The bill we have before us allows for the indefinite detention of terror suspects, including U.S. citizens, without being charged and without the right to a trial. If enacted, this would be the first time since the McCarthy era that Congress has authorized the indefinite imprisonment of American citizens without this fundamental right.
The bill's detainee provisions undermine our national security and violate the Constitutional principles we all adhere to. If we are truly considering the Nation's best interests--we should strip this bill of these harmful provisions.
The federal criminal justice system has worked effectively to prosecute suspected terrorists throughout both the Bush and Obama administrations. This system has proven invaluable in producing counterterrorism information precisely because it provides incentives for suspects to cooperate.
Further, the detainee provisions in this bill do not provide the president with the flexibility that is needed to successfully combat terrorism.

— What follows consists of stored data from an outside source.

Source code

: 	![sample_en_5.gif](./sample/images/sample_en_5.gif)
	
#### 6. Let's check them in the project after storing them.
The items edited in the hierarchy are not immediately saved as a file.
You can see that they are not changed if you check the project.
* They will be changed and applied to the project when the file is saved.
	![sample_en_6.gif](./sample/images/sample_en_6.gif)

Many of our Nation's most respected military leaders and national security leadership have come out against the detention provisions in this bill. In the past weeks, the director of the FBI, director of National Intelligence, Secretary of Defense, and head of the National Security Division at the Department of Justice have all spoken out against these detainee provisions.
Instead of protecting our Nation, these detainee provisions will ultimately make our Nation less safe at a time when we need every counterterrorism tool available to defend our Nation from terrorist threats.
We will not defend our country by shredding the Constitution or denying U.S. citizens of their most fundamental rights. We can defend our country while securing the basic freedoms that make America unique among the community of nations.
I urge Members to respect our fundamental constitutional rights and protect our country's security by opposing this bill.